I've had 2 sections (one emergency and one elective) they do not affect bonding or your ability to breastfeed. I breastfed my first baby for almost 6 months and this one is 7 weeks tomorrow and is feeding fine. they don't take your baby from you in hospital and visiting is strictly limited (except for the father who can be there most of the day).
It is not certain you will need one though - people love to scaremonger for some unknown reason! Just relax, if it comes to you needing a c-section they are really not that bad!!
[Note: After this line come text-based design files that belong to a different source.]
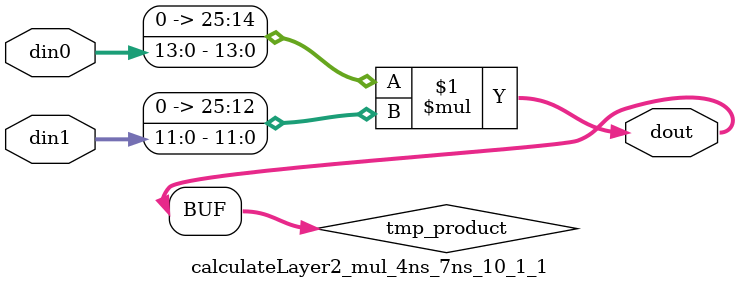
<source format=v>

`timescale 1 ns / 1 ps

  module calculateLayer2_mul_4ns_7ns_10_1_1(din0, din1, dout);
parameter ID = 1;
parameter NUM_STAGE = 0;
parameter din0_WIDTH = 14;
parameter din1_WIDTH = 12;
parameter dout_WIDTH = 26;

input [din0_WIDTH - 1 : 0] din0; 
input [din1_WIDTH - 1 : 0] din1; 
output [dout_WIDTH - 1 : 0] dout;

wire signed [dout_WIDTH - 1 : 0] tmp_product;










assign tmp_product = $signed({1'b0, din0}) * $signed({1'b0, din1});











assign dout = tmp_product;







endmodule

</source>
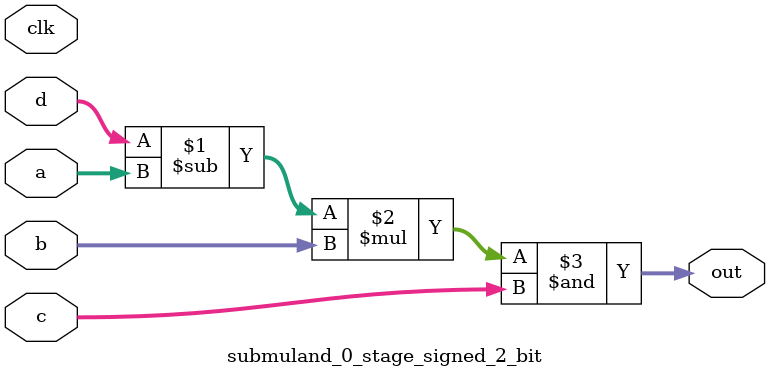
<source format=sv>
(* use_dsp = "yes" *) module submuland_0_stage_signed_2_bit(
	input signed [1:0] a,
	input signed [1:0] b,
	input signed [1:0] c,
	input signed [1:0] d,
	output [1:0] out,
	input clk);

	assign out = ((d - a) * b) & c;
endmodule

</source>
My sister is 4"11 she has pushed out three babies (largest one 8lb) all easily without any problems. Loads of little women push out good size babies, it is not necessarily going to be a problem. Hope it happens for you soon.
On the off chance that your rels are right Pixie, get yourself some private medical insurance that will cover you for a private room after a medicaly necessary CS.
Am no expert, but the general concensus on MN seems to be that NHS post-natal wards are pretty grim!
Haven't read whole thread but apparently, the size that your hips appear outside your body doesn't mean that the internal size of your hips is small. Some large people have hips that (inside their body) are small.
Also, it is likely that your body will grow a baby to suit you. I suppose that is unless your DH/DP is hugely tall?
Don't waste any more time worrying about this. Instead, enjoy the "trying to get pregnant" bit, and if you do get pregnant try to enjoy the pregnancy.
You probably won't need a c-section, but if you do they are not the end of the world and certainly don't stop you bonding or breastfeeding.
Thanks again for your replies. Crokky DP is acctually hugley tall hes a full 6 foot 7". We've got an appointment with GP on Friday. Its been 6 mnths now TTC so were going in for a chat I think I will talk to the doc about my concerns too.